Beberapa hari kemudian, puing-puing dari pesawat AirFrance ditemukan mengambang di air, memicu pencarian dua tahun senilai £27 juta di kedalaman laut.
Kunci yang hilang untuk membuka apa yang sebenarnya terjadi di kokpit—kotak hitam data penerbangan dan perekam suara—tenggelam 12.000 kaki di bawah permukaan.
Penemuannya ternyata menjadi langkah paling menentukan dalam penyelidikan yang dipimpin oleh otoritas Prancis atas kematian 216 penumpang, 12 awak pesawat, dan tiga pilot.
Rekaman penerbangan yang mengerikan mengungkap momen-momen panik terakhir kapten Marc Dubois dan dua co-pilot David Robert dan Pierre-Cédric Bonin saat mereka menyadari nasib mereka.
Penyimpangan singkat dalam indikasi kecepatan udara – yang berlangsung kurang dari satu menit – menyebabkan ketiganya, yang memiliki lebih dari 20.000 jam pengalaman terbang, cukup lumpuh.
“Kami kehilangan kecepatan,” teriak salah satu kopilot, sebelum indikator lain menunjukkan bahwa pesawat tersebut kehilangan ketinggian.
“Saya tidak tahu apa yang terjadi,” tambah yang lain ketika layar kokpit menyala dengan serangkaian pesan alarm.
Sensor kecepatan pesawat – yang dikenal sebagai tabung pitot – dikatakan telah mendingin ketika badai menghantam penerbangan AirFrance.
Setiap tabung pitot mengukur tekanan udara yang masuk, yang kemudian dibandingkan dengan tekanan statis untuk mengetahui kecepatan udara pesawat.
Hal ini memicu serangkaian peristiwa dahsyat yang menyebabkan 216 jenazah penumpang dan 12 awak kapal terapung di air sedingin es.
Autopilot dinonaktifkan sementara orang-orang tetap berada di kokpit untuk menguraikan serangkaian informasi kecepatan dan ketinggian yang membingungkan.
Mereka tanpa sadar melanjutkan mengemudi manual karena data navigasi yang salah saat diterpa turbulensi.
Pilot secara keliru mengarahkan hidung pesawat ke atas ketika memasuki kondisi aerodinamis – bukannya ke bawah.
Jet berbobot 205 ton itu kemudian terjun bebas dan jatuh 11.500 meter dari langit hanya dalam waktu empat menit 24 detik.

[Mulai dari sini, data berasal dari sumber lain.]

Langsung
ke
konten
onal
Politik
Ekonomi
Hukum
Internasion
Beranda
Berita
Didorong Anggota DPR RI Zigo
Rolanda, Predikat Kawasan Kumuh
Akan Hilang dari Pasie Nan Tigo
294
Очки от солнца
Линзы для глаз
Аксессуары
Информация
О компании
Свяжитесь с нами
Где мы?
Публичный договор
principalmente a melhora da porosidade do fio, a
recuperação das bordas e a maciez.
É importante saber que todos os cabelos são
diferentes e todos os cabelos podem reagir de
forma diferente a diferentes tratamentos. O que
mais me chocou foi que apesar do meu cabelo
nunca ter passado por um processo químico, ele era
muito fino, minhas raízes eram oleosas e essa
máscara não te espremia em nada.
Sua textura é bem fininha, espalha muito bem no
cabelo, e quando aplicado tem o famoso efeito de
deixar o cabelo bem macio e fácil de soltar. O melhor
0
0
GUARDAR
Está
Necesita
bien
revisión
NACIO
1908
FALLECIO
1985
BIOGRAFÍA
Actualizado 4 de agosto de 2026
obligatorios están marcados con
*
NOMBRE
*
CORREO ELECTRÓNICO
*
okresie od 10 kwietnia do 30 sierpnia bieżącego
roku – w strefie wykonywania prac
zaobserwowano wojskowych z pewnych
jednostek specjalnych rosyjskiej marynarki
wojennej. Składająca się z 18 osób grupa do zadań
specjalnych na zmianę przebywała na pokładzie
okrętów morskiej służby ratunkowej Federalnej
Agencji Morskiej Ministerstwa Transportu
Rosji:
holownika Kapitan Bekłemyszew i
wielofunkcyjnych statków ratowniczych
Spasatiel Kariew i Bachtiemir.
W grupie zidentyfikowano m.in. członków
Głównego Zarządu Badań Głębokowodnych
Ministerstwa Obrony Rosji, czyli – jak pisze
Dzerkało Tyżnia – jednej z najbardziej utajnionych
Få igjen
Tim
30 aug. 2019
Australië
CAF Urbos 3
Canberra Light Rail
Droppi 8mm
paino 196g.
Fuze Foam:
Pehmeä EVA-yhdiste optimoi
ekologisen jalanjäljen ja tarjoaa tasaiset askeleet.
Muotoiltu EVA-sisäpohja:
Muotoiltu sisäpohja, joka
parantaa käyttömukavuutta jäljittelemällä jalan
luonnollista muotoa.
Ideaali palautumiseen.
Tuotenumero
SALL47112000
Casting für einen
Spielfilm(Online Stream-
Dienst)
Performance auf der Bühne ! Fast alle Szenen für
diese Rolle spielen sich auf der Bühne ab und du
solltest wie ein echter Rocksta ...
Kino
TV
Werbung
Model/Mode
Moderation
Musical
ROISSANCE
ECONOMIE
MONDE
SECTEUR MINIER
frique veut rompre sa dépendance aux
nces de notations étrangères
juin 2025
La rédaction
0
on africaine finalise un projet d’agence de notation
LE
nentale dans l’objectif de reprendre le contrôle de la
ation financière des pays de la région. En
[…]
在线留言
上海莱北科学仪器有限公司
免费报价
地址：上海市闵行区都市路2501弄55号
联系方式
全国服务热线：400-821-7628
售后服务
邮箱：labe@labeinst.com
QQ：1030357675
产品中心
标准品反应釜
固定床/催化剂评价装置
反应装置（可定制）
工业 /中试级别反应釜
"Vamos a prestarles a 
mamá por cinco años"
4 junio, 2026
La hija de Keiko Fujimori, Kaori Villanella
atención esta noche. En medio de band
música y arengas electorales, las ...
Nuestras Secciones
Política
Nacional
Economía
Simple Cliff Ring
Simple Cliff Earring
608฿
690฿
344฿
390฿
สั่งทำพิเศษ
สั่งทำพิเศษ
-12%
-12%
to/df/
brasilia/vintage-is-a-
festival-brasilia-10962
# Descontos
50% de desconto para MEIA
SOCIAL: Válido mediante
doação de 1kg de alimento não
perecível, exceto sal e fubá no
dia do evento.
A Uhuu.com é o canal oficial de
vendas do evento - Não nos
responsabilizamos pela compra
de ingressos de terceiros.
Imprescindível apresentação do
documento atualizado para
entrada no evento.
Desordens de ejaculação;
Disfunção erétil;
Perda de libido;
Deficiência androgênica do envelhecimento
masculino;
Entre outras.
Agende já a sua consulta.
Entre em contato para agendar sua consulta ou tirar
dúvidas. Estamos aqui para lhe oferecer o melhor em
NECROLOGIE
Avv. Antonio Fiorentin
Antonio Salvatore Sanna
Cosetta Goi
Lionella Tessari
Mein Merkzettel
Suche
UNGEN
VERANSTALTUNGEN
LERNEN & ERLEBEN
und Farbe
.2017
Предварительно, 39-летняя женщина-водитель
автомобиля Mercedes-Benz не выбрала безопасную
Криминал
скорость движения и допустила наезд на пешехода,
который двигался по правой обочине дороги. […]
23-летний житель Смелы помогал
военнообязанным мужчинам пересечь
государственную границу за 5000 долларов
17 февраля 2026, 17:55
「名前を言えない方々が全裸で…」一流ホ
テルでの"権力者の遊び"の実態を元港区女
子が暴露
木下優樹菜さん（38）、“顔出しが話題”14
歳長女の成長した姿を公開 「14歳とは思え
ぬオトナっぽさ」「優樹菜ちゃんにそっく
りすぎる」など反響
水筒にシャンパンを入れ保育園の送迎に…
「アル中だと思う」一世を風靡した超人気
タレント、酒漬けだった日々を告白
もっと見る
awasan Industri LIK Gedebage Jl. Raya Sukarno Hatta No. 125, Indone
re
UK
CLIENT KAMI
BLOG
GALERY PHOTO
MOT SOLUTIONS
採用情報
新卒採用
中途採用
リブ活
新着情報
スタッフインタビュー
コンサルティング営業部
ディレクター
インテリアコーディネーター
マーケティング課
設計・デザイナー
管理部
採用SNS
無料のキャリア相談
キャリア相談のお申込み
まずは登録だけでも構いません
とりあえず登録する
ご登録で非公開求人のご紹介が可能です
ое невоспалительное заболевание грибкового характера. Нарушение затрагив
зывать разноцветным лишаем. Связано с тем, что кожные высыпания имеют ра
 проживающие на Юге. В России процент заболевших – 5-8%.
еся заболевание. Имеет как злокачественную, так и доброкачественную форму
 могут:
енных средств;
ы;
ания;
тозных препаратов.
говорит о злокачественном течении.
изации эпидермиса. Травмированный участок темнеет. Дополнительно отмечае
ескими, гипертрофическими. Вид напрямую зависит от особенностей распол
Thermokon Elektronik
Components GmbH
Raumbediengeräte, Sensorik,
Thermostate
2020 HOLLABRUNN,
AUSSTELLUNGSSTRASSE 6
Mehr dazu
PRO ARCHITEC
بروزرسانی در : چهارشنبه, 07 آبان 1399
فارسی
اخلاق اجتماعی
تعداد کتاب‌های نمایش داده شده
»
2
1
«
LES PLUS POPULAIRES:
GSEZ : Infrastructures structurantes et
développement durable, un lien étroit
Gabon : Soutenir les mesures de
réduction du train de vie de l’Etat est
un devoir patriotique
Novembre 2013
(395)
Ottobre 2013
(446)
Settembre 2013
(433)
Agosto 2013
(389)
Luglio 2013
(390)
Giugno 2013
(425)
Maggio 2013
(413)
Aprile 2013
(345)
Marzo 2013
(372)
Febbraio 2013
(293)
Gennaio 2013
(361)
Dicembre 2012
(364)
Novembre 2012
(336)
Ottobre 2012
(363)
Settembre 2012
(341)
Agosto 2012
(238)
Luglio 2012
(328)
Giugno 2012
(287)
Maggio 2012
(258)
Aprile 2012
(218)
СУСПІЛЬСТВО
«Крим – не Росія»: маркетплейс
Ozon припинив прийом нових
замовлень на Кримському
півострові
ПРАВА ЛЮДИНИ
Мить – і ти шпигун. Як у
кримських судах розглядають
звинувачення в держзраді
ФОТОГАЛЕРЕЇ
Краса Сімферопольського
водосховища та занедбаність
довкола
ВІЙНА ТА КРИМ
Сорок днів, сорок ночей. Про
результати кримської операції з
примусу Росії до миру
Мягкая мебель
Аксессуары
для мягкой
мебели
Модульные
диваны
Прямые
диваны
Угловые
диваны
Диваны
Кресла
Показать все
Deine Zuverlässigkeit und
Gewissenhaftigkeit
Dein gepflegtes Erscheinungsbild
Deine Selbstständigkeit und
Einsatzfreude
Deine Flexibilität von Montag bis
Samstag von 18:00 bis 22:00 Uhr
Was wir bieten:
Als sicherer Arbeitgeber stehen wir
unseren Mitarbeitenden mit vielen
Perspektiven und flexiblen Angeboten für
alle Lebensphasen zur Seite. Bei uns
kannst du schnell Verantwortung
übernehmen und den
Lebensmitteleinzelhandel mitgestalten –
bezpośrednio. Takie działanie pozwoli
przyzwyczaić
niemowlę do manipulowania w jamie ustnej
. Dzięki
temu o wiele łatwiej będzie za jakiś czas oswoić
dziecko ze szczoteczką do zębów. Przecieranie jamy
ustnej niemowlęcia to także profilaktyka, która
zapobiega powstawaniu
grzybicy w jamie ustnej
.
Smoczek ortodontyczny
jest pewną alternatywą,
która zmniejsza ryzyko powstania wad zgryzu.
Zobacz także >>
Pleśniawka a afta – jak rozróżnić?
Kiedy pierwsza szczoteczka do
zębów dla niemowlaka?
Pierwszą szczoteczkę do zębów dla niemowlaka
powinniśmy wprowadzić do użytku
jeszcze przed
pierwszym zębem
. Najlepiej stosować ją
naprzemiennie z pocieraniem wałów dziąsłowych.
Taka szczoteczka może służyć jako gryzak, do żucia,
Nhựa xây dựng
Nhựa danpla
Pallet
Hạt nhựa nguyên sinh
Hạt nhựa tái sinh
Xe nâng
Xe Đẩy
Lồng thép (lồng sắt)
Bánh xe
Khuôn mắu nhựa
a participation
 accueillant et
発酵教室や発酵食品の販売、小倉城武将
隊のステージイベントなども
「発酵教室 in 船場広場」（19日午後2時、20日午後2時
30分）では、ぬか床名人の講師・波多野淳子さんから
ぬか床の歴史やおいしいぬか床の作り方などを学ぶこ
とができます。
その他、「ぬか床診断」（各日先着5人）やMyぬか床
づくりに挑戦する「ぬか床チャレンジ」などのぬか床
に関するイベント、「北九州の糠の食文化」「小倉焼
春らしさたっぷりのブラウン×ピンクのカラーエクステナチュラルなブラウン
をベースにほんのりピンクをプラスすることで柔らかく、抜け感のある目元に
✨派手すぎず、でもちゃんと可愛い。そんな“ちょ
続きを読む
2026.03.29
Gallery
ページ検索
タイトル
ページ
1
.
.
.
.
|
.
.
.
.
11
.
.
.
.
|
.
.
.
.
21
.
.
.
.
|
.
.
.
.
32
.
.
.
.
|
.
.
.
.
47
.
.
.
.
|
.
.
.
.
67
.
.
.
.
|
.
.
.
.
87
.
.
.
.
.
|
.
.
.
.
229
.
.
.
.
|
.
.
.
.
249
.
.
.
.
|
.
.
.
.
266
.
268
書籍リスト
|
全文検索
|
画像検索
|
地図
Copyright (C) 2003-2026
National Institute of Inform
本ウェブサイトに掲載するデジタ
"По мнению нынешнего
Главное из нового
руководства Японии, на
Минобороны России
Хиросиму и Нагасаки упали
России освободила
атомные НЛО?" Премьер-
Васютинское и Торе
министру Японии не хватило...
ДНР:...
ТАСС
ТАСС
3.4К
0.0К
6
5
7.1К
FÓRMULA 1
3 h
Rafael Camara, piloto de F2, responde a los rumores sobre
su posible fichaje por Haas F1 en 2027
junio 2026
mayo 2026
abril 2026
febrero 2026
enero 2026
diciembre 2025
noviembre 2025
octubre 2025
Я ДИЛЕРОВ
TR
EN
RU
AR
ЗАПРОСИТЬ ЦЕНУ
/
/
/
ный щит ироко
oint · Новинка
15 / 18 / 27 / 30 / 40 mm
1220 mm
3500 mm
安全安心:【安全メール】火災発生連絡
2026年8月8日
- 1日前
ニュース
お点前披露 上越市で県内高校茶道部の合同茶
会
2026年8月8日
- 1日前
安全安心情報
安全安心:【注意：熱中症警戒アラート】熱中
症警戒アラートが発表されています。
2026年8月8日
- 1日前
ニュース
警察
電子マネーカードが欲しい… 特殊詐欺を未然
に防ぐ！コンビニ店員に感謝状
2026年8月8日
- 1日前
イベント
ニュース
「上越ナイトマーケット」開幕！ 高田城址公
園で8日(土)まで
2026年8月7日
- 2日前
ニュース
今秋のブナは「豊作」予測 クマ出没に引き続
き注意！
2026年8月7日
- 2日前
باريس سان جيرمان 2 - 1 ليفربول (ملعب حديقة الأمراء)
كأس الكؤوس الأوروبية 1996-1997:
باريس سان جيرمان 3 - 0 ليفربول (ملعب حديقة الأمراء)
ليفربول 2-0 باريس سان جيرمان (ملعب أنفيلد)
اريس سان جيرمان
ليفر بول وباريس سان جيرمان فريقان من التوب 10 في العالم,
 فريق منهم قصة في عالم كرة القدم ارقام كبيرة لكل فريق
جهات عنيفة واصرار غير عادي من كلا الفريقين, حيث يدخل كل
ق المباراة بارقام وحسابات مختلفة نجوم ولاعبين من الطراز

Suara peringatan yang mengingatkan ketiga awak kapal akan masalah tersebut terdengar sebanyak 75 kali saat mereka jatuh ke Samudera Atlantik.


Pertanyaan mengenai siapa yang harus disalahkan dengan cepat mulai bermunculan, dan dunia menjadi tercengang ketika melihat bagaimana Airbus A330, dengan catatan keselamatan yang sempurna dan tidak ada catatan kecelakaan fatal dalam layanan penumpang, bisa jatuh.
Insiden mengerikan ini menyebabkan perubahan jangka panjang dalam langkah-langkah keselamatan pesawat.